Task requirements => Find each line in the records that contains the word "management" and copy every such line.

Stored entries:
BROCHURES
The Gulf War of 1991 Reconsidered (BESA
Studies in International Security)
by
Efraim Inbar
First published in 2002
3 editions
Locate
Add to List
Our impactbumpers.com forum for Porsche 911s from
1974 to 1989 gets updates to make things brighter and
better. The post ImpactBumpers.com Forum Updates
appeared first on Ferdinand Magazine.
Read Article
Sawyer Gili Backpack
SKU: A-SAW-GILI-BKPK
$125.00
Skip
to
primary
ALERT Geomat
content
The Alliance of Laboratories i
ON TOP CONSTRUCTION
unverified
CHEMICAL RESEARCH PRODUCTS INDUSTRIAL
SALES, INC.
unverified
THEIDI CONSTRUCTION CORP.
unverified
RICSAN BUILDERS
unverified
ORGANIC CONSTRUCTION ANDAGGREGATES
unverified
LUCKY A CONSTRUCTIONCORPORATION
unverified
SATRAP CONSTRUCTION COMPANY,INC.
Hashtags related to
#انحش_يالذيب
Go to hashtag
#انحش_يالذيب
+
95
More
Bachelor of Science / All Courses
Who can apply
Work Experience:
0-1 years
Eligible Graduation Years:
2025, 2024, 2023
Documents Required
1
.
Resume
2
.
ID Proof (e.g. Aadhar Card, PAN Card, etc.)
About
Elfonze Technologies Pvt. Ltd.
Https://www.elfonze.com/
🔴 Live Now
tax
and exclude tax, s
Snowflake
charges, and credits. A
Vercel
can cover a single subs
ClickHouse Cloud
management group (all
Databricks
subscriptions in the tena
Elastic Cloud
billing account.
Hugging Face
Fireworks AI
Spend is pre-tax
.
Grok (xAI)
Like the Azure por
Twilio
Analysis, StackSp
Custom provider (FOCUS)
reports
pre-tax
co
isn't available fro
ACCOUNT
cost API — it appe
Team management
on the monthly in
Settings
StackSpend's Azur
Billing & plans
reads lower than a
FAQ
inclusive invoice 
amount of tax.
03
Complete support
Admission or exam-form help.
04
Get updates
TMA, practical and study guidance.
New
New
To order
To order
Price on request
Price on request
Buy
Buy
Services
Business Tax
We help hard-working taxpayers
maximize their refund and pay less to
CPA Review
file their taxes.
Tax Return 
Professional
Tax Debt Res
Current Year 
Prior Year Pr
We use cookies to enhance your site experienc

Answer box =>
management group (all
Team management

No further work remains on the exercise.